- Page excerpt -
============
LOT'S WIFE

LOT'S WIFE..Turn around..look back...see with new eyes

Sunday, September 11, 2011

WHAT ABOUT MY DAD, MRS. C.?


September 11, 2001…I was a reading resource teacher at an elementary school in New Mexico. My classroom was a separate portable. My students came to me in small groups from their classes to learn the skills of reading. They ranged from 4th to 6th grade.  Most of my students just called me Mrs. C.
 


That year had already been one of upheaval for me.  My husband of 32 years left that April.  My children were grown and out of the house.....spread out between three states.  My middle son was in the military reserves.  My daughter had just given birth to my first grandchild...a girl, Erin.  My parents were in Kentucky, my brothers in Illinois and Idaho.  

  I was very much alone in rural New Mexico..


There was a group of us that always arrived at school before 7 a.m.   I was standing outside our young counselor’s office discussing the anticipated arrival of her husband, who had been on an extended business trip.  His plane had taken off an hour before. Someone bumped my shoulder in passing saying that a plane had hit one of the Twin Towers.




Our library was in the center of the school surrounded by glass walls…I could look down the hall and see our group starting to gather there. New Mexico is 2 hours behind New York…we had lots of time to check this out. The counselor and I went to join with the rest of the early arrival teachers to see what had happened.




At that time the Twin Towers barely registered on my radar. But as we watched we saw the 2nd plane hit….  this was an attack. Then the crash into the Pentagon was announced.  By that time our principal had arrived. He was saying that we had to go on with our day and to just teach. We had to keep the children calm and unaware of what had happened. He said we should not turn on the TVs in our rooms.


The bell rang….
The principal meant well but he did not consider, that by the time the kids arrived, most had already seen the attack on TV before they got to school.  Some parents kept their children home…but most came.




My my first group of five students came through my door.  All were full of questions. They were scared and confused about what was happening. Among them was Steven.
============
- Supplied material -
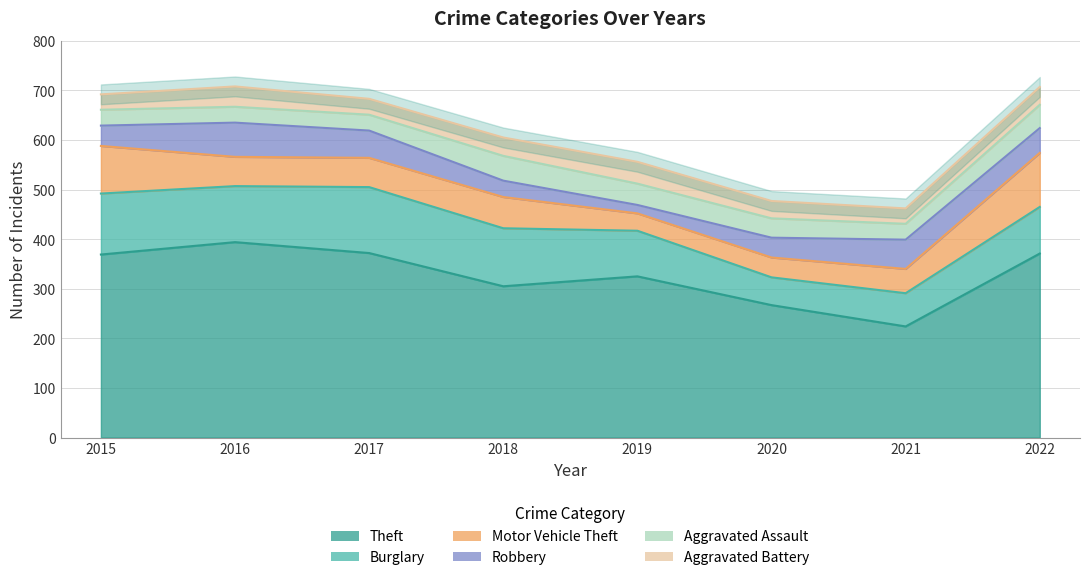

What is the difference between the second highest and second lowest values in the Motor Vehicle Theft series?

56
============
- Request 1 -
Output the stretch of the September 11 post from "WHAT ABOUT MY" through "Illinois and Idaho.".
- Request 2 -
According to the September 11 post, what grades were the writer's students in?
- Request 3 -
Decide whether each statement agrees with the September 11 post. Answer yes or no for each, and quote the words from the post that decide it.
(a) The writer's classroom was a separate portable.
(b) The principal told the teachers to turn on the TVs in their rooms.
(c) New Mexico is three hours behind New York.
The listing has no connection to the September 11 post.

- Answer 1 -
WHAT ABOUT MY DAD, MRS. C.?


September 11, 2001…I was a reading resource teacher at an elementary school in New Mexico. My classroom was a separate portable. My students came to me in small groups from their classes to learn the skills of reading. They ranged from 4th to 6th grade.  Most of my students just called me Mrs. C.
 


That year had already been one of upheaval for me.  My husband of 32 years left that April.  My children were grown and out of the house.....spread out between three states.  My middle son was in the military reserves.  My daughter had just given birth to my first grandchild...a girl, Erin.  My parents were in Kentucky, my brothers in Illinois and Idaho.

- Answer 2 -
They ranged from 4th to 6th grade.

- Answer 3 -
(a) Yes: "My classroom was a separate portable."
(b) No: "He said we should not turn on the TVs in our rooms."
(c) No: "New Mexico is 2 hours behind New York"